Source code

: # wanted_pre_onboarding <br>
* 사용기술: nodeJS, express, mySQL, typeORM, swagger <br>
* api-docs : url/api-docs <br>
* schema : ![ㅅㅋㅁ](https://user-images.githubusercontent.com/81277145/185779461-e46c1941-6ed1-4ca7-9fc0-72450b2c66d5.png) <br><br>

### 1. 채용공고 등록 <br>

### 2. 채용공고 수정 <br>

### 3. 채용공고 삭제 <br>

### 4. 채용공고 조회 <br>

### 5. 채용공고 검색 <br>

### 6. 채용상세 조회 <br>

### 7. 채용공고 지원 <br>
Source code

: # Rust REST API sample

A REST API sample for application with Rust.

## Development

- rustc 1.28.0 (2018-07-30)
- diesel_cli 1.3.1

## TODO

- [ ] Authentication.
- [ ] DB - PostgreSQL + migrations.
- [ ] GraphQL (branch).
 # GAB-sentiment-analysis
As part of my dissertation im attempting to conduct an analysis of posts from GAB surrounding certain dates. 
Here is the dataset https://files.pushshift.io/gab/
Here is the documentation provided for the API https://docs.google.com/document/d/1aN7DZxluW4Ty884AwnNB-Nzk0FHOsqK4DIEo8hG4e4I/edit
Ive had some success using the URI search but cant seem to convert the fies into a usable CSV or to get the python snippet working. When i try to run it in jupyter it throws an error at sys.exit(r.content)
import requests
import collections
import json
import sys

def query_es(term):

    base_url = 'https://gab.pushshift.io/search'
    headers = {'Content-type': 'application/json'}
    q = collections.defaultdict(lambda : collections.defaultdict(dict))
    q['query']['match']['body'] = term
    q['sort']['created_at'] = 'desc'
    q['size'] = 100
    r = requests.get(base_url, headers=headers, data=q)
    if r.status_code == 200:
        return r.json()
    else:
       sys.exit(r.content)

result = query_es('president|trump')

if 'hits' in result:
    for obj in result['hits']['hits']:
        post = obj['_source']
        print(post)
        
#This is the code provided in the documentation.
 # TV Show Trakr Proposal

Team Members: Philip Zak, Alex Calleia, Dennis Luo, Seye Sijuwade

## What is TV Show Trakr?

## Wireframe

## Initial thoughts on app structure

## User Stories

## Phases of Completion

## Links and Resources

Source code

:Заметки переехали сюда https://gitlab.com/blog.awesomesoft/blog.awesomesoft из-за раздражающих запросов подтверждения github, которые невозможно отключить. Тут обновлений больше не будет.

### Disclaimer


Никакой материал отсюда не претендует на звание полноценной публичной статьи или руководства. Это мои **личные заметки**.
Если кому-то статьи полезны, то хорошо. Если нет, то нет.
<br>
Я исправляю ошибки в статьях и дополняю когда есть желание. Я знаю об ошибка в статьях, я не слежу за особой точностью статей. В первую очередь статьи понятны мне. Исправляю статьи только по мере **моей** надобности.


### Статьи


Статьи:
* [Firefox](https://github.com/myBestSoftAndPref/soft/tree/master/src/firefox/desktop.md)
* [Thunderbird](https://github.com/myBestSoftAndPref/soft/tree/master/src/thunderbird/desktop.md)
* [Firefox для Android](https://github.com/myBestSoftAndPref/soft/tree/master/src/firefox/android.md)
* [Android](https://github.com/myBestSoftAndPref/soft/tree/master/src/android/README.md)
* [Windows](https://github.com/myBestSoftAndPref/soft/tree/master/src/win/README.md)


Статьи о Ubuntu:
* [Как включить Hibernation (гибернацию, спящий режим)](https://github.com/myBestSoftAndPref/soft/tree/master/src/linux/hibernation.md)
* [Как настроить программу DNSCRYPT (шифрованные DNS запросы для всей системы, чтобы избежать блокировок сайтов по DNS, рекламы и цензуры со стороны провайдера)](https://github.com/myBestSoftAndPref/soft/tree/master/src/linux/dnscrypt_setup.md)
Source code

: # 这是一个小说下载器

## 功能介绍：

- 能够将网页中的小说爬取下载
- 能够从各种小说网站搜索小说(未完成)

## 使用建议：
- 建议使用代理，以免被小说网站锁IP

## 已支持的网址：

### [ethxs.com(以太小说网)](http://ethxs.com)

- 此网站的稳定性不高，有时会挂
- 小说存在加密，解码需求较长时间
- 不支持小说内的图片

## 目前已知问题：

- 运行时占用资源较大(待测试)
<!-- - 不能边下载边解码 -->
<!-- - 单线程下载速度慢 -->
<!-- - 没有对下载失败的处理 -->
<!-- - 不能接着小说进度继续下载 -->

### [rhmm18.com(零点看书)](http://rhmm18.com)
----
— Assignment —
Please show every line of the records that holds the word "application".

— Output below —
A REST API sample for application with Rust.
    headers = {'Content-type': 'application/json'}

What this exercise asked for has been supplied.